Jacqueline Matthews-Stroud looks at the philosophical, yet important practical, issue of how and when to hear from children themselves.
In 2007 a report by a sub-group of the Family Justice Council said: “There is an increasing body of research evidence that demonstrates that children want more involvement in the court process.” Children felt that the proceedings were happening to them but they were excluded, powerless to influence, contribute or even make their voice heard in the process. This paper was entitled ‘Starting the debate’.
The writers anticipated that some children would be content for a CAFCASS officer or social worker to represent their views, some would want to complete a wishes and feelings statement with the officer, write a letter to the judge, visit court, meet the judge or receive a copy of the judgment appropriately edited.

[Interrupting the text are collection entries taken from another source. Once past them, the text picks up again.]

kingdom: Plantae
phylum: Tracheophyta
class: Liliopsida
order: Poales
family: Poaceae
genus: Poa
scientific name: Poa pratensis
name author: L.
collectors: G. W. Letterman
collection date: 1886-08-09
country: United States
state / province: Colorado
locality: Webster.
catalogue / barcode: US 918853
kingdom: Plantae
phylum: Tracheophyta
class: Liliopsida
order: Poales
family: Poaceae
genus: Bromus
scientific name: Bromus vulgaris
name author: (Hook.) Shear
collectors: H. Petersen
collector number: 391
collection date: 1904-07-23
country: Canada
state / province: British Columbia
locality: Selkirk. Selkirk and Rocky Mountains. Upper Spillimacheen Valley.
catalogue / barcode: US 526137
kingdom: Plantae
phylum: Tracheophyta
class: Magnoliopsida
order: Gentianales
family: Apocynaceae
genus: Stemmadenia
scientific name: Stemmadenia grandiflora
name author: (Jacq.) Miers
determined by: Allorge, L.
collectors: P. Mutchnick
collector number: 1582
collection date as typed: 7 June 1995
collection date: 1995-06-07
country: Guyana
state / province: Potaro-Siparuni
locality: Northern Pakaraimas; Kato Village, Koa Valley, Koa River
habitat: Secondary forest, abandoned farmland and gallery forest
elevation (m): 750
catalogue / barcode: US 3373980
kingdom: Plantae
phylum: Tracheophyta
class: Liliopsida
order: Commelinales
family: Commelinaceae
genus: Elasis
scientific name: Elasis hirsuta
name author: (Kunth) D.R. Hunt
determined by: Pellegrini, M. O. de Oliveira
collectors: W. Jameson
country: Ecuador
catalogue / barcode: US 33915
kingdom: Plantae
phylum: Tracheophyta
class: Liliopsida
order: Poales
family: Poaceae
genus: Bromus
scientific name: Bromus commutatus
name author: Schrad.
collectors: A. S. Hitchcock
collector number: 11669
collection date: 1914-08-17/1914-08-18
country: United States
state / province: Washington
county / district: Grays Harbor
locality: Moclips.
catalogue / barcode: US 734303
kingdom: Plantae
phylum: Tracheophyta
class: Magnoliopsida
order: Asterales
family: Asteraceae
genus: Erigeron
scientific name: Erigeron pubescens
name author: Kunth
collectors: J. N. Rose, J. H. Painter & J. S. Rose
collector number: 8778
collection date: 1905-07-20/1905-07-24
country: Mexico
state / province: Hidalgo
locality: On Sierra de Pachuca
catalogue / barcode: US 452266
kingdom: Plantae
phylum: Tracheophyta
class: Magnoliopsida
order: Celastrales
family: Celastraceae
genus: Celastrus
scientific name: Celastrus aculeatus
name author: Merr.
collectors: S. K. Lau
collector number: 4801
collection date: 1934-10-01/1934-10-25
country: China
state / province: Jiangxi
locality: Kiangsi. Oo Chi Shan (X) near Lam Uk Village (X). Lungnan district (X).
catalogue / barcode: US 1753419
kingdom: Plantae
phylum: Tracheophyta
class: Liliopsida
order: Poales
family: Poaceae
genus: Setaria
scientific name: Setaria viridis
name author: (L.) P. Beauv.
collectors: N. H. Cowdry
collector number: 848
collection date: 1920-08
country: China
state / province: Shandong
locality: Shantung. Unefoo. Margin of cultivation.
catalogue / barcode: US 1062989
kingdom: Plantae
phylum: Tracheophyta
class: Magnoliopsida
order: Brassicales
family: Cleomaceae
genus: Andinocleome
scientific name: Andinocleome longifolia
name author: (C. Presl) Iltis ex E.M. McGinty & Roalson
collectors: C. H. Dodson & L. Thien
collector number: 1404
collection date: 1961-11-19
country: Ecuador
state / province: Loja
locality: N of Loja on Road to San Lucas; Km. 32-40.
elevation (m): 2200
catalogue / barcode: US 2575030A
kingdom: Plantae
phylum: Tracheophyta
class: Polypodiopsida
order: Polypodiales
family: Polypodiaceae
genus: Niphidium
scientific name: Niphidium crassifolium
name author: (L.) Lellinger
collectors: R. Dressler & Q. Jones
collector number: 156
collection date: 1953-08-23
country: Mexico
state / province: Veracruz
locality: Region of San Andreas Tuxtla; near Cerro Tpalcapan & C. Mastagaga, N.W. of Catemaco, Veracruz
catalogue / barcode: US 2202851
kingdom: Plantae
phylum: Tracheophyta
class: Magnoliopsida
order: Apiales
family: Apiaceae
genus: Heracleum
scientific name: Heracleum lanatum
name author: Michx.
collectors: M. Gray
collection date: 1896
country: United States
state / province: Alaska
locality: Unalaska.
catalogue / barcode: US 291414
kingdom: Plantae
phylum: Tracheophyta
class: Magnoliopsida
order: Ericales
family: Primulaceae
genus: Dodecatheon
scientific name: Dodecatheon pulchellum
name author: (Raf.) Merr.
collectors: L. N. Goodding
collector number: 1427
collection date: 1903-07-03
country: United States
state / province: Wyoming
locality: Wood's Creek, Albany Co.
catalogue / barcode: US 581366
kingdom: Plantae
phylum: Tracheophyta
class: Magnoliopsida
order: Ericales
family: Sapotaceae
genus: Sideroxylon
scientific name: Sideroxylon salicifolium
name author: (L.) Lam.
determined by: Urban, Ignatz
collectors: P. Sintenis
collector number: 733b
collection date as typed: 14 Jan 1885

The paper indicated that, as a broad proposition, there were good reasons why judges should be less reluctant to see children than has hitherto been the case.
The practical issues surrounding a child seeing a judge were set out, but ‘the way ahead’ was seen as it being desirable for CAFCASS officers to ask all children over the age of 7 whether they would like to be involved in the court process and to prompt the child by suggesting the possibilities.
The “Guidelines for Judges Meeting Children who are Subject to Family Proceedings”  2 FLR 1872 were issued by the Family Justice Council and Sir Nicholas Wall, then President of the Family Division, in April 2010. The purpose of these guidelines being to encourage judges to enable children to feel more involved and connected with proceedings in which important decisions are made in their lives and to give them an opportunity to satisfy themselves that the judge has understood their wishes and feelings and understand the nature of the judge’s task.
It is important to remember that the purpose in seeing the child is not to gather evidence but to enable the child to gain an understanding of what is going on and to be reassured that the judge has understood him/her. In Re KP (A Child)  EWCA Civ 554, for instance, the Court of Appeal found that the judge at the conclusion of Hague Convention proceedings had crossed the line between simply meeting the child under the 2010 Guidelines and actually eliciting evidence from the child. Moore-Bick LJ, in giving reasons for the court’s judgment, also set out further guidance upon this issue at paragraph 56:
“i) During that part of any meeting between a young person and a judge in which the judge is listening to the child's point of view and hearing what they have to say, the judge's role should be largely that of a passive recipient of whatever communication the young person wishes to transmit.
ii) The purpose of the meeting is not to obtain evidence and the judge should not, therefore, probe or seek to test whatever it is that the child wishes to say. The meeting is primarily for the benefit of the child, rather than for the benefit of the forensic process by providing additional evidence to the judge. As the Guidelines state, the task of gathering evidence is for the specialist CAFCASS officers who have, as Mr Gupta submits, developed an expertise in this field.
iii) A meeting, such as in the present case, taking place prior to the judge deciding upon the central issues should be for the dual purposes of allowing the judge to hear what the young person may wish to volunteer and for the young person to hear the judge explain the nature of the court process. Whilst not wishing to be prescriptive, and whilst acknowledging that the encounter will proceed at the pace of the child, which will vary from case to case, it is difficult to envisage circumstances in which such a meeting would last for more than 20 minutes or so.
iv) If the child volunteers evidence that would or might be relevant to the outcome of the proceedings, the judge should report back to the parties and determine whether, and if so how, that evidence should be adduced.”
The judge, Parker J, was found to have adopted a process in which she sought to ‘probe’ K’s wishes and feelings over the course of more than an hour by asking some 87 questions. This, despite care self-direction, strayed significantly over the line and into the process of gathering evidence.
It would seem that this is now an area that will be the subject of further review.
One of their tasks will be to review the Family Justice Council’s April 2010 Guidelines for Judges Meeting Children who are Subject to Family Proceedings  2 FLR 1872, particularly in the light of the Court of Appeal’s recent decision in Re KP  EWCA Civ 554.
In the meantime, judges will continue to exercise their judicial discretion as to whether they should personally interview a child. ECHR Art 12 provides that a child should be heard in any judicial proceedings affecting him either directly or through a representative. However, this is simply an opportunity for the child to say whatever it is they wish to say to the judge who is to make an important decision affecting the child’s life.